Sintetizzando, a fare la differenza non è la cultura, così come non sono gli individui. A fare la differenza è in ogni caso la natura: ed è attraverso la naturale relazione tematizzante che empiricamente emerge la cultura, come identica o diversa da sé. Per questo motivo sono le relazioni a fare la differenza: ogni relazione tematizzante, ossia ogni relazione dalla quale emerge cultura diviene, nella società trans-moderna tendenzialmente unica, per la crescente possibilità che ogni tematizzante ha di poter partecipare in maniera autentica a generare un nuovo discorso.

È nella misura in cui si prende in considerazione non solo l’idea di tematizzanti come portatori di una cultura, ma come capaci di generare, in relazione, nuova cultura, che si possono affrontare e descrivere nel loro farsi i fenomeni della società trans-moderna.
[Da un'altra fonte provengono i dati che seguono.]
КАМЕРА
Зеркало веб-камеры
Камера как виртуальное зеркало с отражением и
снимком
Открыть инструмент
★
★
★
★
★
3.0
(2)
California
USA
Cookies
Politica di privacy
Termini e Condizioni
Una società che deve affrontare in maniera nuova il rapporto tra civiltà, etnie, gruppi, identità, non in termini di scontro tra discorsi, ma di capacità di generare un nuovo discorso. La possibilità della valorizzazione della capacità generativa della relazione tematizzante, piuttosto che della salvaguardia di un discorso pregresso e della sua differenza rispetto ad un’altro, invita alla messa a punto di una teoria e di un metodo che indipendentemente dal risultato, che può essere di

morfostasi o morfogenesi rispetto alla cultura precedente, è in ogni caso in grado di rappresentare e vedere la relazione tematizzante, come capace di generare nuova cultura, il che significa rendere unica ogni relazione tematizzante.

Esiste qualcosa che precede e segue ogni discorso. E questa non è la cultura, ma è la natura, ivi inclusa la naturale capacità non degli uomini, ma delle relazioni tra gli uomini di generare dei simboli, creare cultura assieme. E l’idea del creare la cultura è ben diversa dall’idea di appartenervi. Solo un paradigma e un metodo in grado di rendere conto dell’unicità delle relazioni consente non tanto e non solo di rappresentare un mutamento sociale, ma di spiegare la società in divenire e di asservire la cultura alla natura.
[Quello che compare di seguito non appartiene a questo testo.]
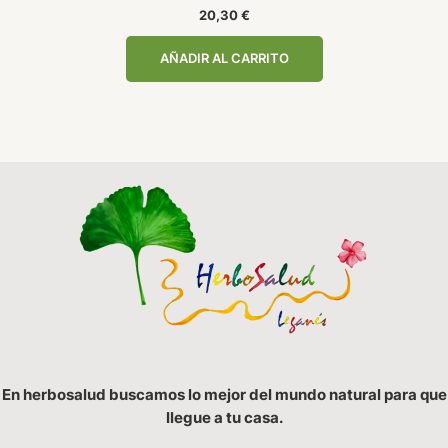
20,30
€
AÑADIR AL CARRITO
En herbosalud buscamos lo mejor del mundo natural para que
llegue a tu casa.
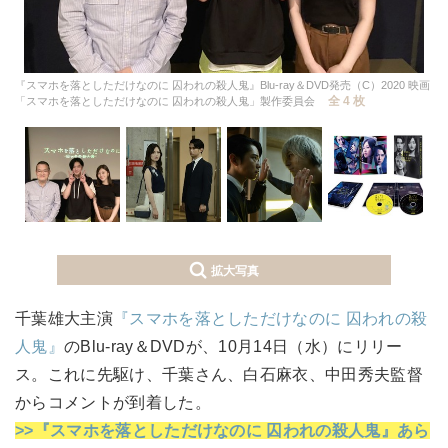
『スマホを落としただけなのに 囚われの殺人鬼』Blu-ray＆DVD発売（C）2020 映画
全 4 枚
「スマホを落としただけなのに 囚われの殺人鬼」製作委員会
拡大写真
千葉雄大主演
『スマホを落としただけなのに 囚われの殺
人鬼』
のBlu-ray＆DVDが、10月14日（水）にリリー
ス。これに先駆け、千葉さん、白石麻衣、中田秀夫監督
からコメントが到着した。
>>『スマホを落としただけなのに 囚われの殺人鬼』あら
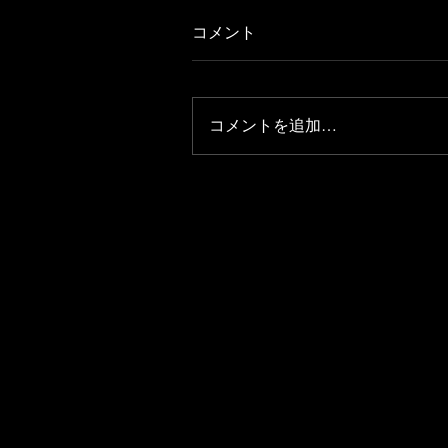
コメント
コメントを追加…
Affermare che ogni relazione è unica, non significa riconoscere che esistono verità in relazione. Tutti i discorsi sono veri nella loro emergenza empirica; il problema riguarda piuttosto la loro bontà e la loro capacità di fare, realizzare il bene e il male nei confronti della natura. Detto ciò nessuna relazione, nessuna etnia, nessuna società, nessun sistema linguistico possono possedere o determinare o stabilire una volta per tutte cosa sia la verità. La verità è una proprietà partecipata e non posseduta dalla cultura. Questa è la grande risorsa della società trans-moderna per un dialogo e per un nuovo ordine del sociale fluido e mobile. Il problema della partecipazione alla verità diviene una questione morale, di qualità della cultura rispetto alla natura, piuttosto che di contenuto.